Lists of name variant candidates may be generated from previous user queries or existing lists of name variants. Adding name variants in a search query may often return more relevant search results. However, including all known name variants in a re-written query indiscriminately may cause search results that are less relevant and have less precision. For example, a user might enter the search query “Prince Bill” to find resources that relate to Prince William, heir to the throne in the United Kingdom. “Bill” as discussed above, might correspond to any of the formal names “William,” “Wilfred,” “Guillaume,” “Guillermo,” or “Wilhelm.” If all of the names were included in the re-written query, then resources also might be returned for “Prince Wilhelm,” the Crown Prince of Germany during World War I. By including results for the German prince, the search results returned are less precise and less relevant to the user.

A determination is made of which name variant candidates to include in the re-written query. Probabilities may be calculated for each name based on one or more methods to determine the most likely name variant candidates to replace or include with the original person name included in the search query. Rankings may then be determined for each name variant candidate of the person name. The highest ranked name variants may then be used to re-write the query for execution by the search engine.

The results of the executed search query are presented to the user. Based on how the query was re-written, the results presented to the user may vary. For example, the query might be re-written such that name variants are used to affect only the presentation of the search results to the user, but not the resources retrieved. Queries may also be re-written such that resources are gathered based upon the name variant candidates used.

Determine Whether Person Name is Present in Search Query

Once a search query request is submitted by the user, a determination is made of whether one or more person names are present in the search query request. Numerous models may be used to determine that a person's name is included in the search query request and the actual model employed may vary from implementation to implementation.

In an embodiment, a Conditional Random Field (“CRF”) model is used to recognize person names in user queries. CRF is a discriminative probabilistic model that may be used to label sequential data. In an embodiment, the CRF model is trained using a pre-tagged corpus of search queries.
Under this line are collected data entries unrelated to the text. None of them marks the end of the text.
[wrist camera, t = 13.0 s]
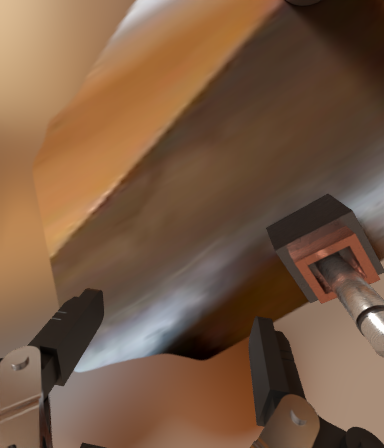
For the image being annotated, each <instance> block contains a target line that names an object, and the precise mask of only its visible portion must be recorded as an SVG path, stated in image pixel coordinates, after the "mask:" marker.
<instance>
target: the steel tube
mask: <svg viewBox="0 0 384 448" xmlns="http://www.w3.org/2000/svg"><path fill="white" fill-rule="evenodd" d="M315 265H316V268H317V269H318V271H319V272H320V273H321V275H322V276H323V278H324V279H325V280H326V282H327V283H328V285H329V286H330V288H331V289H332V290H333V292H334V293H335V295H336V296H337V298H338V299H339V300H340V302H341V303H342V305H343V306H344V307H345V309H346V310H347V312H348V313H349V315H350V316H351V317H352V319H353V320H354V321H355V323H356V325H357V327H358V329H359V330H360V332H361V333H362V335H364V336H365V337H366V339H367V340H368V341H369V343H370V344H371V345H372V347H373V349H374V350H375V351H376V353H377V354H378V355H380V356H382V357H384V300H383V299H382V298H381V297H380V296H379V294H378V293H377V292H376V291H375V290H374V289H373V288H372V287H371V286H370V285H369V284H368V283H367V282H366V281H365V280H364V279H363V278H362V277H361V276H360V275H359V274H358V273H357V272H356V270H355V269H354V268H353V267H352V266H351V265H350V264H349V263H348V262H347V261H346V260H345V259H344V258H343V257H342V256H341V255H340V254H339V253H338V252H335V253H333V254H331V255H329V256H326V257H324V258H322V259H320V260H318V261H316V262H315Z"/></svg>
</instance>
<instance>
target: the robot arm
mask: <svg viewBox="0 0 384 448" xmlns="http://www.w3.org/2000/svg"><path fill="white" fill-rule="evenodd" d="M286 1H288V2H290V3H292V4H294V5H299V6H306V5H312V4H315V3H318V2H320V1H321V0H286ZM103 317H104V304H103V292H102V291H101V290H96V289H90V288H87V289H85V290H84V292H83V293H82V294H81V295H80V297H73V298H71V299H70V300H68V301H67V302H65V303H64V304H63V305H62V307H61V308H60V309H59V310H58V312H56V313H55V315H54V316H53V317H52V319H50V320H49V321H48V323H47V324H46V325H45V326H44V327H43V328H42V330H41V331H40V332H39V333H38V334H37V335H36V336H35V338H34V339H33V340H32V341H31V342H30V343H29V344H28V345H27V346H24V347H21V348H18V349H15V350H14V351H12V352H10V353H9V354H8V355H7V356H5V357H4V358H0V448H53V443H52V429H51V428H52V427H51V409H50V394H49V393H50V391H51V390H52V388H53V387H54V385H59V386H64V385H65V383H66V381H67V380H68V378H69V376H70V375H71V373H72V372H73V370H74V368H75V367H76V365H77V363H78V362H79V360H80V358H81V357H82V355H83V353H84V352H85V350H86V348H87V347H88V345H89V343H90V342H91V340H92V338H93V337H94V335H95V333H96V332H97V330H98V328H99V327H100V325H101V323H102V320H103ZM249 358H250V367H251V376H252V385H253V395H254V403H255V412H256V422H257V425H258V426H264V429H263V431H262V432H261V434H260V436H259V437H258V439H257V440H256V441H254V442H253V444H252V445H251V447H250V448H384V444H383V443H382V442H381V441H380V440H379V439H378V438H377V437H376V436H375V435H373V434H372V433H370V432H369V431H367V430H365V429H363V428H359V427H352V428H350V429H348V431H347V432H346V431H344V430H342V429H340V428H338V427H336V426H334V425H332V424H331V423H329V422H327V421H325V420H324V419H322V418H321V417H319V415H317V413H316V411H315V409H314V408H313V407H312V405H311V404H310V403H309V402H307V400H306V398H305V395H304V391H303V388H302V385H301V381H300V378H299V375H298V371H297V368H296V365H295V363H294V358H293V354H292V351H291V347H290V344H289V341H288V340H287V338H286V337H285V336H284V334H283V333H282V332H280V331H275V330H274V326H273V321H272V319H269V318H263V317H257V316H256V317H255V320H254V324H253V327H252V331H251V335H250V338H249ZM80 448H105V447H100V446H96V445H91V444H86V443H82V444H81V447H80Z"/></svg>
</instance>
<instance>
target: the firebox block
mask: <svg viewBox="0 0 384 448" xmlns="http://www.w3.org/2000/svg"><path fill="white" fill-rule="evenodd" d="M266 229H267V232H268V234H269V237H270V239H271V242H272V244H273V247H274V249H275V252H276V253H277V254H278V256H279V257H280V259H281V260H282V262H283V263H284V265H285V266H286V268H287V269H288V271H289V272H290V274H291V275H292V277H293V278H294V280H295V281H296V283H297V284H298V286H299V287H300V288H301V290H302V291H303V293H304V294H305V296H306V297H307V299H308V300H309V302H310V303H312V302H314V301H317V300H319V301H320V303H325V302H327V301H329V300H332V299H335V298H337V296H336V295H335V293H334V292H333V290H332V289H331V288H330V286H329V285H328V283H327V282H326V280H325V279H324V278H323V276H322V275H321V273H320V272H319V271H318V269H317V268H316V265H315V262H316V261H318V260H320V259H322V258H324V257H326V256H329V255H331V254H333V253H335V252H338V253H339V254H340V255H341V256H342V257H343V258H344V259H345V260H346V261H347V262H348V263H349V264H350V265H351V266H352V267H353V268H354V269H355V270H356V272H357V273H358V274H359V275H360V276H361V277H362V278H363V279H364V280H365V281H366V282H367V283H368V284H371V283H374V282H376V281H378V280H380V278H379V276H378V275H379V274H382V273H384V269H383V267H382V265H381V263H380V261H379V259H378V257H377V255H376V254H375V252H374V250H373V248H372V246H371V244H370V242H369V241H368V239H367V237H366V235H365V233H364V231H363V229H362V227H361V226H360V224H359V222H358V220H357V218H356V216H355V214H354V213H353V211H352V210H351V209H349V208H348V207H346V206H345V205H344V204H342V203H341V202H339V201H338V200H336V199H335V198H334V197H332V196H331V195H329V194H327V195H325V196H323V197H321V198H319V199H318V200H316V201H314V202H312V203H310V204H309V205H307V206H305V207H303V208H301V209H300V210H298V211H296V212H294V213H292V214H291V215H289V216H287V217H285V218H283V219H282V220H280V221H278V222H276V223H274V224H273V225H271V226H269V227H267V228H266Z"/></svg>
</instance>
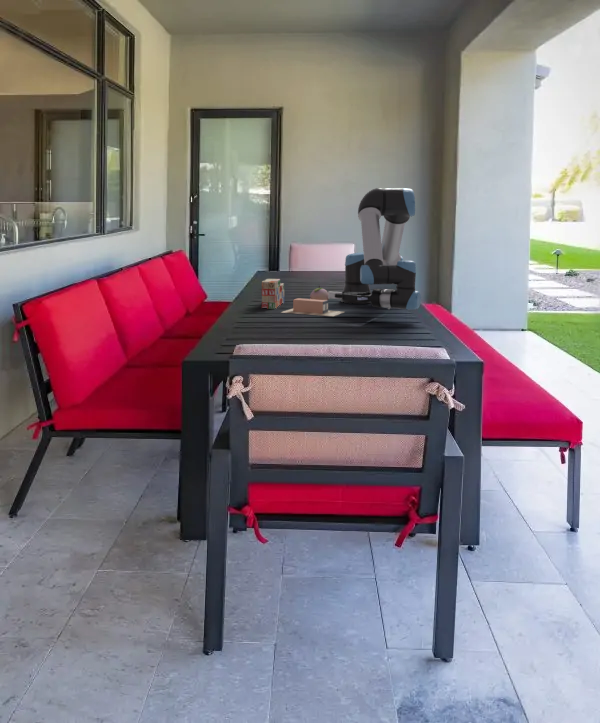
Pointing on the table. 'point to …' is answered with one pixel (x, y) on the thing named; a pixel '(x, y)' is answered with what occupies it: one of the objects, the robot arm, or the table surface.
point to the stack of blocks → (272, 293)
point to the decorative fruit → (319, 294)
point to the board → (329, 313)
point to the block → (310, 305)
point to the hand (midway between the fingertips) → (328, 294)
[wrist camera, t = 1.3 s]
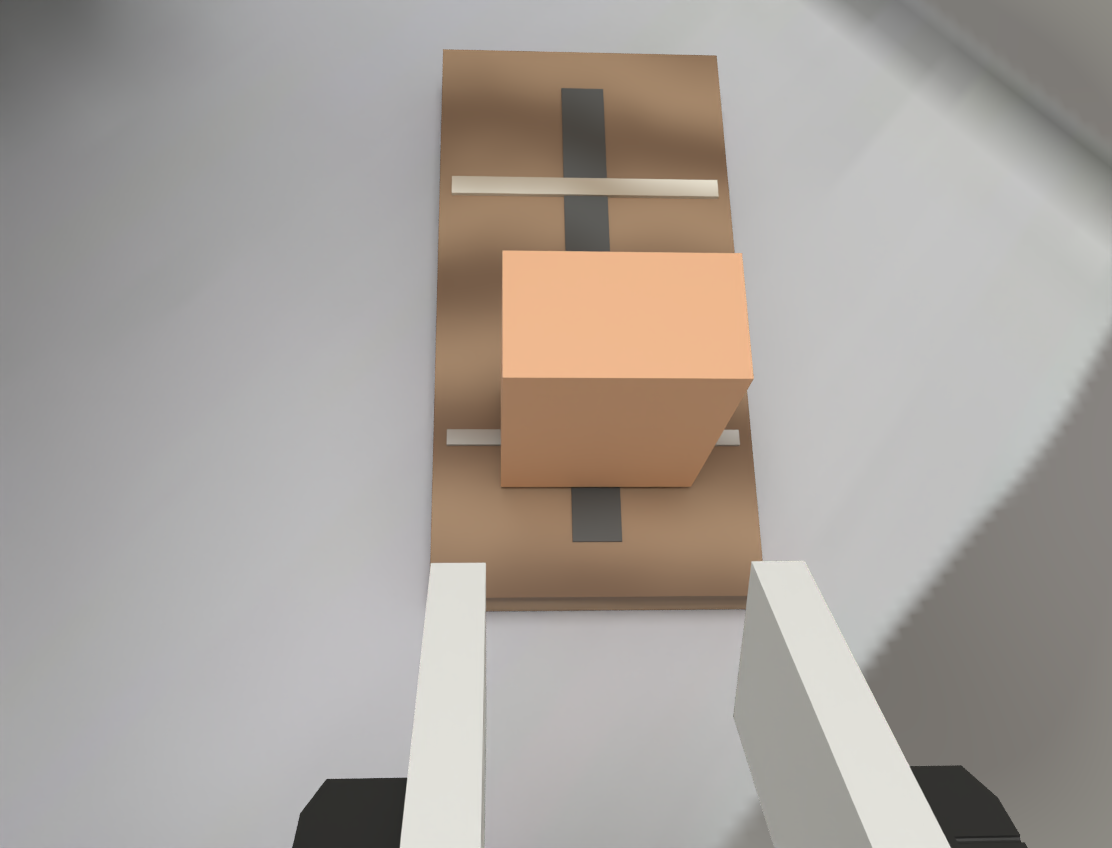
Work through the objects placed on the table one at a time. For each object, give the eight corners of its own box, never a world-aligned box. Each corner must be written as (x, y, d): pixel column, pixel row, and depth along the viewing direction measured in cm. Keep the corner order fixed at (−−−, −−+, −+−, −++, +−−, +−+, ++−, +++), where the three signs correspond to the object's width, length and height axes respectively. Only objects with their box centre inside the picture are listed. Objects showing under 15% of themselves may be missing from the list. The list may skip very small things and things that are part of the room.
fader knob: (691, 486, 38) (753, 378, 29) (500, 487, 38) (502, 377, 29) (684, 386, 40) (741, 253, 31) (500, 385, 39) (502, 250, 30)
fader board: (749, 608, 40) (767, 594, 37) (433, 611, 39) (429, 596, 37) (705, 92, 48) (717, 52, 46) (445, 87, 48) (443, 46, 45)
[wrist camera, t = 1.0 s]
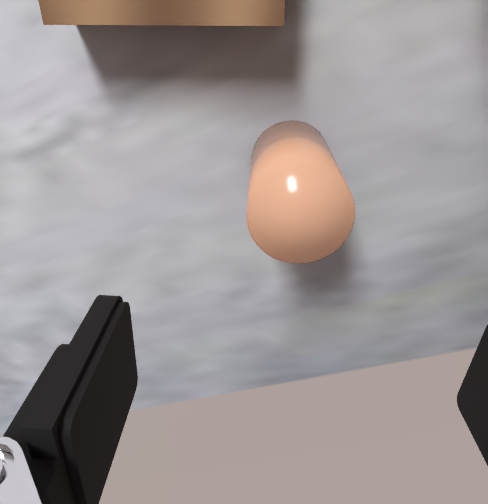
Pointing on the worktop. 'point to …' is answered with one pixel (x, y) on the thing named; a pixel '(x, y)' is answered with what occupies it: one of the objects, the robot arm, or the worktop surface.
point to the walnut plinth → (164, 12)
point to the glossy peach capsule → (297, 195)
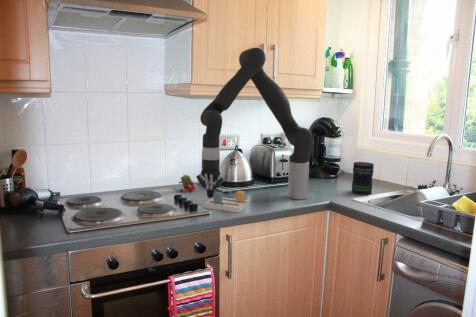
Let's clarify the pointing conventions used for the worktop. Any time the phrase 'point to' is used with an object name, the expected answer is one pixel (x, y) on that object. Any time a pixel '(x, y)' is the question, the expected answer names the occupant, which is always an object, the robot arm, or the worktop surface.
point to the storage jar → (362, 178)
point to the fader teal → (217, 197)
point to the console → (227, 205)
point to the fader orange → (240, 196)
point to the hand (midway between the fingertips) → (210, 197)
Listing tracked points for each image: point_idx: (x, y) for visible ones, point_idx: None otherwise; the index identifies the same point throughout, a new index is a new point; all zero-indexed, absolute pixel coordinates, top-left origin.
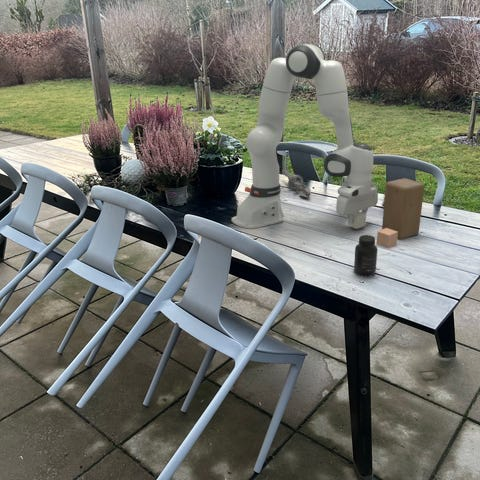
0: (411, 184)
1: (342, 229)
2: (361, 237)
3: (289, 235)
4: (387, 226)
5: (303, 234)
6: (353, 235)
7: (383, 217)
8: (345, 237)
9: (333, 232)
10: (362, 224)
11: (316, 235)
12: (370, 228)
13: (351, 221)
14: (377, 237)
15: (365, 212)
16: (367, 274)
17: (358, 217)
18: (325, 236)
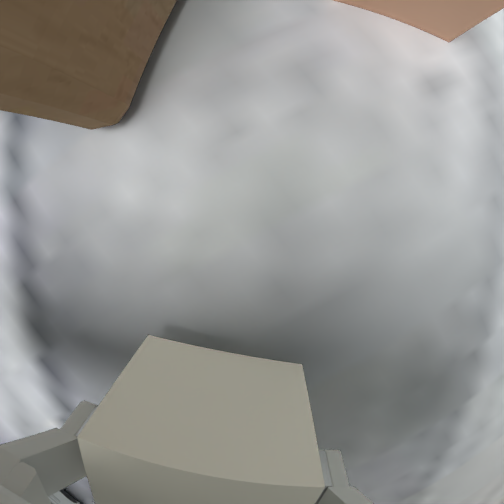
0: None
1: (318, 448)
2: None
3: (492, 501)
4: (129, 6)
5: (475, 492)
6: (405, 318)
7: (12, 67)
8: (469, 341)
9: (407, 450)
10: (196, 364)
11: (478, 463)
12: (120, 275)
13: (343, 467)
14: (485, 14)
15: (44, 451)
16: None
17: (300, 472)
18: (483, 432)
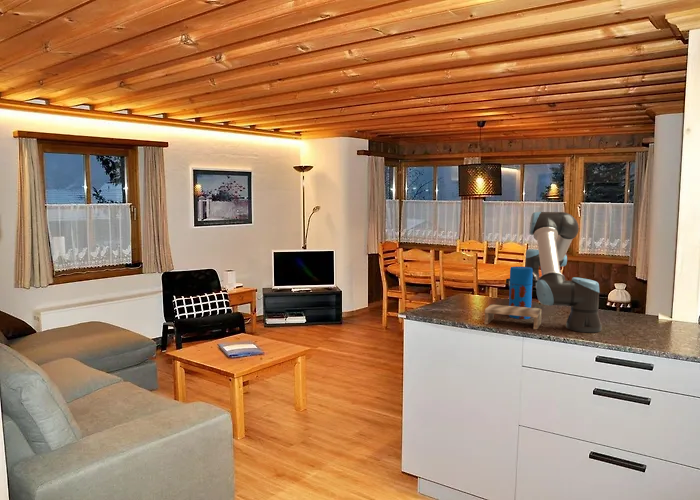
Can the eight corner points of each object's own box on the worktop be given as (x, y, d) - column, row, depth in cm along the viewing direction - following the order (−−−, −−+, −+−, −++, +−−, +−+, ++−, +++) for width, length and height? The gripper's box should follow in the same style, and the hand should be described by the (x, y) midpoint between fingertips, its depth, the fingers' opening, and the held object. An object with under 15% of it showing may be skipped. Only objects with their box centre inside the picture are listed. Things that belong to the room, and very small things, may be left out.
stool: (540, 323, 267) (541, 308, 266) (536, 329, 255) (537, 314, 254) (490, 318, 278) (491, 304, 277) (484, 323, 265) (484, 309, 264)
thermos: (532, 319, 275) (534, 269, 272) (510, 318, 276) (511, 269, 274) (528, 314, 285) (530, 266, 283) (507, 314, 287) (509, 266, 285)
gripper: (552, 287, 304) (547, 293, 285) (506, 283, 315) (498, 289, 296) (553, 273, 303) (548, 279, 284) (506, 270, 314) (499, 276, 295)
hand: (523, 284), depth 290 cm, fingers open, 13 cm apart
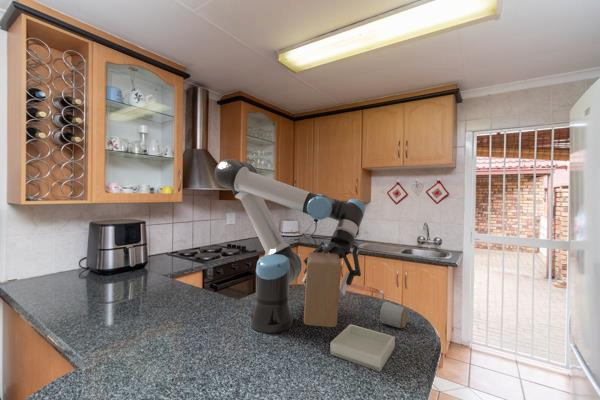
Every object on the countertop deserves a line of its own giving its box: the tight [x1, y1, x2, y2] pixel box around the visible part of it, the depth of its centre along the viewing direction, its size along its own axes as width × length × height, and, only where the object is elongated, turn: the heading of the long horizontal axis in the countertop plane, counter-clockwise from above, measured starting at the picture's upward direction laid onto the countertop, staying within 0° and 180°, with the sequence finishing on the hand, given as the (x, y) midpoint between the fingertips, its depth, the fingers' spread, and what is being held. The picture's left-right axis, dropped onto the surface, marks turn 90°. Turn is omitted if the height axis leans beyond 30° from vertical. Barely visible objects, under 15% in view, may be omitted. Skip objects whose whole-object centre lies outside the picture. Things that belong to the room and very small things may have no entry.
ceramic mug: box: [379, 301, 409, 329], centre depth 105 cm, size 11×8×8 cm
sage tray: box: [329, 323, 396, 372], centre depth 86 cm, size 15×15×4 cm
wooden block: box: [303, 251, 342, 328], centre depth 89 cm, size 10×10×20 cm
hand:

For example, a CRF engine might be given 250,000 different previously submitted search queries. The CRF engine tags each term of the search query with a label of whether the term is a person name. An example of such a tagged search query might be:

Search query: “bill clinton president”

The first term (Ta) is “bill,” the second term (Tb) is “clinton,” and the third term (Tc) is “president.” Each term of the search query is labeled: “Ta” might be labeled “Beg-PER” as the beginning of person name, “Tb” might be labeled “End-PER” as the end of the person name, and “Tc” might be labeled “0” as not containing any person name. Through training, the CRF model is able to label newly submitted untagged search queries and accurately determine whether a particular term in a search query is a person name. Additional training may be performed or additional rules added in order to increase the precision and recall of the CRF model.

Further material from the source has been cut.